Exercise requirements:
Go through the entries below and count the lines where "pudo" occurs. Give nothing but that number.

Information given:
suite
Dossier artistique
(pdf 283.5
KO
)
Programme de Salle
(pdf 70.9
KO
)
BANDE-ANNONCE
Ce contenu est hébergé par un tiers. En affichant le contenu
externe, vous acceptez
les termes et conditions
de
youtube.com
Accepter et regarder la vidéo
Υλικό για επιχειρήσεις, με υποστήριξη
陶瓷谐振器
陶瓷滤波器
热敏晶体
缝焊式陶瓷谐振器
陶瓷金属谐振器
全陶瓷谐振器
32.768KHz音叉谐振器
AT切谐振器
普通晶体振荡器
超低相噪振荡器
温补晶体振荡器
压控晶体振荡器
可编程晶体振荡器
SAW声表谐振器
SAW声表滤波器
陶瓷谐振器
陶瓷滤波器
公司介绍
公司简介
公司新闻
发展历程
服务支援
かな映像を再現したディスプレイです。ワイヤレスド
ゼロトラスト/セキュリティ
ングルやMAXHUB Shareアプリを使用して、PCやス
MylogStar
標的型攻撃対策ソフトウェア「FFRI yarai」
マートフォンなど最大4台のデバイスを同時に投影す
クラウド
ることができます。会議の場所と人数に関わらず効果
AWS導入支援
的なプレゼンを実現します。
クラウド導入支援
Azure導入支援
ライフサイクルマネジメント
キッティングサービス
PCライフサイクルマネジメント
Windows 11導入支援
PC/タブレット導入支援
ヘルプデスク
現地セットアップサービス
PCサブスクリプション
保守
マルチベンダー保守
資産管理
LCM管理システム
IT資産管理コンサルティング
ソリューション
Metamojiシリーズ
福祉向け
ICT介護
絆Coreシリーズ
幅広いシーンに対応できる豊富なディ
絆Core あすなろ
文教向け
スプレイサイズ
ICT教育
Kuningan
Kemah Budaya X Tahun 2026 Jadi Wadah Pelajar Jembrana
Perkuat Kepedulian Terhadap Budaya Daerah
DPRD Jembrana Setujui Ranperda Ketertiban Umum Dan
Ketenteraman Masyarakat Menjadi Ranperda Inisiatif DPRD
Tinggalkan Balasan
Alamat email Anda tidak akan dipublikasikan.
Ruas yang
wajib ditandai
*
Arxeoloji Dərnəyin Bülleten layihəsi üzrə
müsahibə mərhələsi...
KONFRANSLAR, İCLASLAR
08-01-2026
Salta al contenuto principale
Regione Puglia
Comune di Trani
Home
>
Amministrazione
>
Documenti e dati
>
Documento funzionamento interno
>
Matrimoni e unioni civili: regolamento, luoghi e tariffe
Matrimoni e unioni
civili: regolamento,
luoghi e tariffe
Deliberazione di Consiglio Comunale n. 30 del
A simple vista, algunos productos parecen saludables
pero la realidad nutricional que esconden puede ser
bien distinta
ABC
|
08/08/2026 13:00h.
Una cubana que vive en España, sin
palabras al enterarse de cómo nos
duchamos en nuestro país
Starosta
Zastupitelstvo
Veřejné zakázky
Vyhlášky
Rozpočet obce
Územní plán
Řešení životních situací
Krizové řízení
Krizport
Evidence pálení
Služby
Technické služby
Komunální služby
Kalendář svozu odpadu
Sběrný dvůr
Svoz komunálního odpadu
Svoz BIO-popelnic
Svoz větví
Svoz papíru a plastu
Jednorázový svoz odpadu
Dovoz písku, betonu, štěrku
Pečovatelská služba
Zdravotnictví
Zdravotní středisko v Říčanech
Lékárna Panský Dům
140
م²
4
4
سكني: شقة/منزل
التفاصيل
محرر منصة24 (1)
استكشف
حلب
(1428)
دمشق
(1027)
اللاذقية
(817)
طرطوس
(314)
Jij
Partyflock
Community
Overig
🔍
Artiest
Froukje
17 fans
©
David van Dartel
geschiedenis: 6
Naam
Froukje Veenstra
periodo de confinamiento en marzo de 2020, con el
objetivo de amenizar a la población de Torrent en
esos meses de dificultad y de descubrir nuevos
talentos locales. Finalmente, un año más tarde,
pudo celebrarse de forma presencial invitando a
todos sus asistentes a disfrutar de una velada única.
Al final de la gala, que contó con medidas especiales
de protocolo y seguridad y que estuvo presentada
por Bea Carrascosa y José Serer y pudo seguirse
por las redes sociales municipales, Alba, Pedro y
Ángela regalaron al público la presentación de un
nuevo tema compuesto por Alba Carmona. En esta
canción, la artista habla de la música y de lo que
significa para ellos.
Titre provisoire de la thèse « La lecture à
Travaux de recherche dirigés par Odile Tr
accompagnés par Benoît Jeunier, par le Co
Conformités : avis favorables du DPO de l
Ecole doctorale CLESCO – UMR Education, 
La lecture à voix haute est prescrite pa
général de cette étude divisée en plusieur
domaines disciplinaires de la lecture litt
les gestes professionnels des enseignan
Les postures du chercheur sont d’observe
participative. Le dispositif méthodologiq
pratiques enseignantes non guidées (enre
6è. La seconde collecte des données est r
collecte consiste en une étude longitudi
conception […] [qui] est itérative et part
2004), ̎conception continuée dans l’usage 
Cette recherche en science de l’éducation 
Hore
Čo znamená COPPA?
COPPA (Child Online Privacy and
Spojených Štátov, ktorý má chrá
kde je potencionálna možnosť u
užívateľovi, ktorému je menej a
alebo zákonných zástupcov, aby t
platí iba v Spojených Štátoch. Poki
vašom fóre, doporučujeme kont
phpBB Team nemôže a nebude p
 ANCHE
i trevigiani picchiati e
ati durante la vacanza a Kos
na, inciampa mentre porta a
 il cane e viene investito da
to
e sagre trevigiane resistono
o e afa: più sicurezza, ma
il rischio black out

Response below:
2